■ **Recorded information**:
::::::::
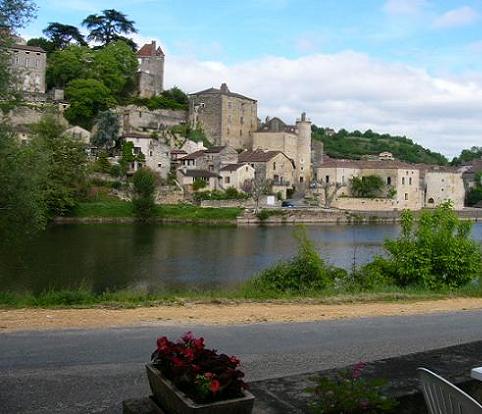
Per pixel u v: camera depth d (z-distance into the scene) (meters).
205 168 95.50
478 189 127.75
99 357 9.13
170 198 83.94
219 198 86.44
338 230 70.12
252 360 9.40
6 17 20.33
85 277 32.34
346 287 20.83
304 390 5.21
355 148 185.88
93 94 96.31
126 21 123.62
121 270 35.38
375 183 102.00
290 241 54.66
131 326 11.87
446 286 21.97
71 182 68.75
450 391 3.89
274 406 4.89
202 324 12.40
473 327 13.34
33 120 83.69
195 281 32.44
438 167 120.44
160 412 4.66
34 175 22.64
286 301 16.53
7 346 9.70
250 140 115.50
::::::::
■ **What is needed**: Minus its pictures, the full listing should be copied verbatim.

■ **Answer for this exercise**:
Per pixel u v: camera depth d (z-distance into the scene) (meters).
205 168 95.50
478 189 127.75
99 357 9.13
170 198 83.94
219 198 86.44
338 230 70.12
252 360 9.40
6 17 20.33
85 277 32.34
346 287 20.83
304 390 5.21
355 148 185.88
93 94 96.31
126 21 123.62
121 270 35.38
375 183 102.00
290 241 54.66
131 326 11.87
446 286 21.97
71 182 68.75
450 391 3.89
274 406 4.89
202 324 12.40
473 327 13.34
33 120 83.69
195 281 32.44
438 167 120.44
160 412 4.66
34 175 22.64
286 301 16.53
7 346 9.70
250 140 115.50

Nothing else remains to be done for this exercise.